→ **RECORDS FOR THIS TASK**:

>>>>

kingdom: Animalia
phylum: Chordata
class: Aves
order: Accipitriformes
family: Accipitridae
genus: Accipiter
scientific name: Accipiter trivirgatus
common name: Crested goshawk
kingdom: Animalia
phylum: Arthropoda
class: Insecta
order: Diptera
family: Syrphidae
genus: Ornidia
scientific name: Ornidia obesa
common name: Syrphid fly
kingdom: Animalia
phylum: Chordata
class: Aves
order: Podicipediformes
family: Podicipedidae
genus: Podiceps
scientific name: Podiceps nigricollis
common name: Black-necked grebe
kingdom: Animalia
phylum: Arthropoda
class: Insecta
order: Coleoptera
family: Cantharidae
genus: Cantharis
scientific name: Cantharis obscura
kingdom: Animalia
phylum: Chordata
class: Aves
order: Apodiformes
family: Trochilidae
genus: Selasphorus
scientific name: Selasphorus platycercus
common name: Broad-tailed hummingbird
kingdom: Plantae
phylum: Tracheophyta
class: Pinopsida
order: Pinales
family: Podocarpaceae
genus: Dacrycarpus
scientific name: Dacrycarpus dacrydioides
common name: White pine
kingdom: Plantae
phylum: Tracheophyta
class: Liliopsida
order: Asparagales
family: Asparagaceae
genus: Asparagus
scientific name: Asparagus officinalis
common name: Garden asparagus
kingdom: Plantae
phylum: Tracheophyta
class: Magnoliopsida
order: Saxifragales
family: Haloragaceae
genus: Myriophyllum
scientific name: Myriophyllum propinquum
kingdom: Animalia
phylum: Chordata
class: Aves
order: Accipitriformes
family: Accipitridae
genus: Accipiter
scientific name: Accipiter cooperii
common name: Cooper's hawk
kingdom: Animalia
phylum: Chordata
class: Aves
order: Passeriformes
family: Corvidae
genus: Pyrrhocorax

<<<<

Display every line of the listing above that contains the word "scientific", copying each one in full.

scientific name: Accipiter trivirgatus
scientific name: Ornidia obesa
scientific name: Podiceps nigricollis
scientific name: Cantharis obscura
scientific name: Selasphorus platycercus
scientific name: Dacrycarpus dacrydioides
scientific name: Asparagus officinalis
scientific name: Myriophyllum propinquum
scientific name: Accipiter cooperii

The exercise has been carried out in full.